Instruction Effect Example
addq S,D D = D + S addq %rax, %rbx
subq S,D D = D - S subq $4, %rsp
imulq S,D D = D * S imulq %rcx, %rdx
salq S,D D = D << S salq $3, %rax

One-Operand Instructions:

Instruction Effect Example
incq D D = D + 1 incq %rdi
negq D D = -D negq %rax

Compiling C to Assembly 🔄

Example: Arithmetic Expression

C Code:

C
long arith(long x, long y, long z) {  
    long t1 = x + y;  
    long t2 = z + t1;  
    long t3 = x + 4;  
    long t4 = y * 48;  
    long t5 = t3 + t4;  
    return t2 * t5;  
}  

Compiled Assembly:

Text Only
arith:  
    leaq (%rdi,%rsi), %rax   # t1 = x + y  
    addq %rdx, %rax          # t2 = z + t1  
    leaq (%rsi,%rsi,2), %rdx  
    salq $4, %rdx            # t4 = y * 48  
    leaq 4(%rdi,%rdx), %rcx  # t5 = x + 4 + t4  
    imulq %rcx, %rax         # return t2 * t5  
    ret  

Key Instructions:
- leaq: Compute address without memory access.
- salq: Shift left for multiplication by 16 (y*48 = y*3*16).

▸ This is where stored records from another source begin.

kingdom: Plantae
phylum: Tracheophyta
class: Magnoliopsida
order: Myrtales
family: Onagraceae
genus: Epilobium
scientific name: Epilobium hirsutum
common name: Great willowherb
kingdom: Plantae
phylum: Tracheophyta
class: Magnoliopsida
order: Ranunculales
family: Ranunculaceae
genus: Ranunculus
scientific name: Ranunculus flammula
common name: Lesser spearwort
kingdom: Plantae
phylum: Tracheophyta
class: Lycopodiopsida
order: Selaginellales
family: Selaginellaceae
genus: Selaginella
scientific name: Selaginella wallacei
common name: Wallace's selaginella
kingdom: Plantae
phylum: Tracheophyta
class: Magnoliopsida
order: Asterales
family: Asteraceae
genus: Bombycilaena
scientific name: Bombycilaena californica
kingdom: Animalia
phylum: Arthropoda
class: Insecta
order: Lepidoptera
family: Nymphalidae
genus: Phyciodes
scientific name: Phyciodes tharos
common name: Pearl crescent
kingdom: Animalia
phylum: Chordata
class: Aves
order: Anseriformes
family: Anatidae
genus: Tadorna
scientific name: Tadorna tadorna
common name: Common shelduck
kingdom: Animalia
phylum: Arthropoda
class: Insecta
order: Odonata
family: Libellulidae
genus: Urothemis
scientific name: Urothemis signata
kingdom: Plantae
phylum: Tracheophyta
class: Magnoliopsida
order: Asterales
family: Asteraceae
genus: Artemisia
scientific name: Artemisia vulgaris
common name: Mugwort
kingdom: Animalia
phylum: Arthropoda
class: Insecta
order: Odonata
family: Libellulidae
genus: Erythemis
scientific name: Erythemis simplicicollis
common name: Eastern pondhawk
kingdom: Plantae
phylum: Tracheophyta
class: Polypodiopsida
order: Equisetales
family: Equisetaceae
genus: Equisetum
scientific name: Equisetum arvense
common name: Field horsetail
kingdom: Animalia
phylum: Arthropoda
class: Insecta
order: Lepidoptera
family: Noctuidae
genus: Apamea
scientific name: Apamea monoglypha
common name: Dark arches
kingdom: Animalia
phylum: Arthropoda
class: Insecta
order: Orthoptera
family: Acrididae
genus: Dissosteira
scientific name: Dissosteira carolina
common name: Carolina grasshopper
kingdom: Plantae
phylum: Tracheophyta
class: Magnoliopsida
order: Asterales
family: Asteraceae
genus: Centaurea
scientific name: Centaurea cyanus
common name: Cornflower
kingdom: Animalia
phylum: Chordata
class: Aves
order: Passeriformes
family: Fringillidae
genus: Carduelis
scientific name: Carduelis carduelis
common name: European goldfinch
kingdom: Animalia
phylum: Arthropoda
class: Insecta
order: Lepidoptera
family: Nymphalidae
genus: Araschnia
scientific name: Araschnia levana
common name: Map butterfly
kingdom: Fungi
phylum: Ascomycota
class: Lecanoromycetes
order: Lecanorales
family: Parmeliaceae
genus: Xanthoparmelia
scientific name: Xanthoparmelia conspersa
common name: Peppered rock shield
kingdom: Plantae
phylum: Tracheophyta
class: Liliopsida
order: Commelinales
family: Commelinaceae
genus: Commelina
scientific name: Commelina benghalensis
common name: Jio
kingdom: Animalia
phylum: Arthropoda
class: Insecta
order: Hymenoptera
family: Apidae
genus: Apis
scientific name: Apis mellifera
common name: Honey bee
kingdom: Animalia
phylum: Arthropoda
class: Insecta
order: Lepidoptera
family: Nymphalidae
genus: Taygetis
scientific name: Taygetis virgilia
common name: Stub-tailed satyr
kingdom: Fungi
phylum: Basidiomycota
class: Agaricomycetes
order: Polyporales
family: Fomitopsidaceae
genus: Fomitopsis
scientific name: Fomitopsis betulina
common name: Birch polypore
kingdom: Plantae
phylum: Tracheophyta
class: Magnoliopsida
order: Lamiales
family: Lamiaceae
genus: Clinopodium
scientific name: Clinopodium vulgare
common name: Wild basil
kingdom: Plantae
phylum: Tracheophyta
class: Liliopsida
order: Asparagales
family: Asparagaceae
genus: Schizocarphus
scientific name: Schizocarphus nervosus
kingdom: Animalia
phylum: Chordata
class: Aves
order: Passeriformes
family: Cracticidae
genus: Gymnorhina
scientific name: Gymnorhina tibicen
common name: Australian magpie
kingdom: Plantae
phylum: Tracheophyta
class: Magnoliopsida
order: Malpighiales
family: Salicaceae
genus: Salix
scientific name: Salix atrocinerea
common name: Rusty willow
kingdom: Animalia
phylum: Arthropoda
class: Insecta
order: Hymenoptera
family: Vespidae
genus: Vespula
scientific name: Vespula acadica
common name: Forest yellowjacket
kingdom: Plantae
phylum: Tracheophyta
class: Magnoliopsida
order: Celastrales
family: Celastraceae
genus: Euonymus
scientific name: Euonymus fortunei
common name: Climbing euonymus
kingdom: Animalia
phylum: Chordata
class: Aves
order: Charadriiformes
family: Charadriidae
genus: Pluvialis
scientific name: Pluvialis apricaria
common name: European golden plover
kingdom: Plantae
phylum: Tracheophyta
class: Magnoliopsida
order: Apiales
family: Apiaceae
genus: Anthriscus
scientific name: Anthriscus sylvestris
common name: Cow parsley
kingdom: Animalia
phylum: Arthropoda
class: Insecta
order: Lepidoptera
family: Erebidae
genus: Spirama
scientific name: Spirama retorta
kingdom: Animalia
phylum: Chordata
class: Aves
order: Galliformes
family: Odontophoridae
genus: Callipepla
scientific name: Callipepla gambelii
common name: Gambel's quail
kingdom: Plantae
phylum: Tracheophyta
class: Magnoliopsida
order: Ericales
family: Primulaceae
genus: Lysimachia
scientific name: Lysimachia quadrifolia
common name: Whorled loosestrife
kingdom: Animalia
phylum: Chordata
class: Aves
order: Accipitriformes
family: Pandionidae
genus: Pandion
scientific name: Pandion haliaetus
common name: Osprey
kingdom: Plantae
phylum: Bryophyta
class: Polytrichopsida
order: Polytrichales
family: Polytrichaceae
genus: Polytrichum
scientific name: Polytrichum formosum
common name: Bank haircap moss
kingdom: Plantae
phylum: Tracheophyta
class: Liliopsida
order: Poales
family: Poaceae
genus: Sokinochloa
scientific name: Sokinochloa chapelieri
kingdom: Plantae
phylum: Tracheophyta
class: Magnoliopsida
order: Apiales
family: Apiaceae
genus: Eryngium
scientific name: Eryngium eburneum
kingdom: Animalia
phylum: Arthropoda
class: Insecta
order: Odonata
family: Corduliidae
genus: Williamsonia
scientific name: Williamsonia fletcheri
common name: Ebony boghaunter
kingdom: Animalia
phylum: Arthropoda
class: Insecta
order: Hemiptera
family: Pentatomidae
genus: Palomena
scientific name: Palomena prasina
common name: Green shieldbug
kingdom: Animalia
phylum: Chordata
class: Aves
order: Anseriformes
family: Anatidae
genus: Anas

Disassembling Object Code 🔍

Example: sumstore Function

Object Code (Hex):

Text Only
53 48 89 d3 e8 f2 ff ff ff 48 89 03 5b c3  

Disassembled Output:

Text Only
0000000000400595 <sumstore>:  
   400595: 53                   push   %rbx  
   400596: 48 89 d3             mov    %rdx,%rbx  
   400599: e8 f2 ff ff ff       callq  400590 <plus>  
   40059e: 48 89 03             mov    %rax,(%rbx)  
   4005a1: 5b                   pop    %rbx  
   4005a2: c3                   retq  

Steps:
1. Push %rbx to save it.
2. Move argument z (%rdx) to %rbx.
3. Call plus function.
4. Store result (%rax) into *dest (%rbx).
5. Restore %rbx and return.


Key Takeaways 🎯

  1. x86-64 Architecture: Evolutionary design with CISC legacy.
  2. Registers & Memory: 16 GP registers; memory addressed via modes like D(Rb,Ri,S).
  3. Assembly Basics: mov, arithmetic, and control flow instructions.
  4. Compilation Pipeline: C → Assembly → Object Code → Executable.
  5. Debugging Tools: objdump and GDB for disassembly.